College football is just a couple of months away, which means it’s the season for Heisman campaigns. There’s the obvious parties in the running, like incumbent Texas A&M quarterback, Johnny Manziel. There’s also the self-aggrandizing types like Baylor’s Lache Seastrunk, who told the Sporting News back in December, “I’m going to win the Heisman. I’m going to win it in 2013″. We also have the anti-Heisman campaign campaign, like we’ve seen from Teddy Bridgewater out of Louisville.

Now we have the improbable Mid-American Conference Heisman candidate campaign, which is what Northern Illinois has launched in support of senior quarterback Jordan Lynch.

Lynch led the Northern Illinois Huskies to 12-2 record last year, punctuated by a MAC title. Lynch and the Huskies would later fall to Florida State in the Orange Bowl, but his play over the season helped vault the Huskies into a top-25 finish. Lynch would finish sixth in Heisman voting in 2012, behind Manziel, Manti Te’o, Collin Klein, Marqise Lee and Braxton Miller. It was the highest finish for a MAC talent since Byron Leftwich landed at sixth with Marshall in 2002. Fellow Marshall alums, Randy Moss (fourth) and Chad Pennington (fifth), represent the only MAC players to ever receive an invite to New York for the award presentation.

The odds can be much more difficult to overcome when you’re running out against the likes of Akron, UMASS, Buffalo, and every directional designation Michigan has to offer, as opposed to the heavyweights of the south.

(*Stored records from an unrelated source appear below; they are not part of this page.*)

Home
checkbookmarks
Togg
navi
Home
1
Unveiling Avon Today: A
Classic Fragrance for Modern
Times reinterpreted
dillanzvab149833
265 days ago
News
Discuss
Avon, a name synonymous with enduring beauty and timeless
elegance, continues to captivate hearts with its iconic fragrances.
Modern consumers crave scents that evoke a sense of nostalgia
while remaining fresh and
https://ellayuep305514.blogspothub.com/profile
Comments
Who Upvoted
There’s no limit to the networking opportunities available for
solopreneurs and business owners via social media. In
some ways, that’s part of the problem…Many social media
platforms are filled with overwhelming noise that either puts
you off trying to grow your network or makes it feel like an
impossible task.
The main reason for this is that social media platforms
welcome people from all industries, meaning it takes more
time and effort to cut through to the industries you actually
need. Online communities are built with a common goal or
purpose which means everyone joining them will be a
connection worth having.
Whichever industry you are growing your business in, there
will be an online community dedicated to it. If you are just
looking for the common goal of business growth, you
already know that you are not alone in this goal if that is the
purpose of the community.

While Lynch’s numbers from last season speak for themselves (3,138 yards passing with a 60.2% completion rate, 25 touchdowns and 6 interceptions, plus another 1,815 yards on the ground and 19 rushing touchdowns), he’s not likely to win the award. It’s not so much that Lynch can’t equal, or even improve upon, his gaudy 2012 totals, but the schedule advantage that the MAC affords him will make it difficult for voters to hold him in the same regard as the talents coming out of the SEC, Big 12, and B1G.

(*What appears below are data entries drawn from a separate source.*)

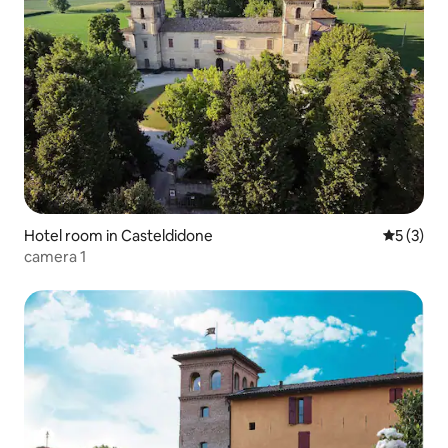
Hotel room in Casteldidone
5 out of 
5 (3)
camera 1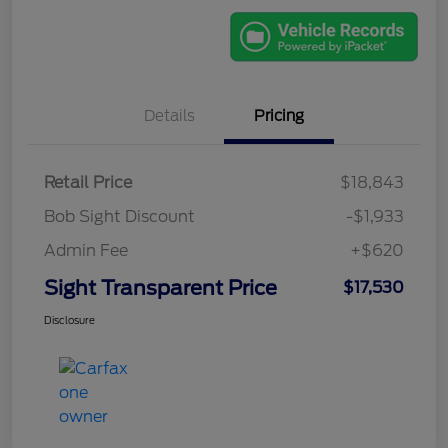
Details
Pricing
Retail Price
$18,843
Bob Sight Discount
-$1,933
Admin Fee
+$620
Sight Transparent Price
$17,530
Disclosure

Lynch’s limbs should enable him to put up some impressive numbers, and help Northern Illinois challenge for another MAC title, that much is a given. However, his Heisman candidacy will ultimately come down to how his fellow competitors perform or potentially stumble. Even with the rise of Northern Illinois, Kent State, and Bowling Green, the MAC lacks the firepower to propel Lynch into the national spotlight that he deserves. If anything, we’ve got ourselves a nice little feel-good narrative to which we can tie our horses.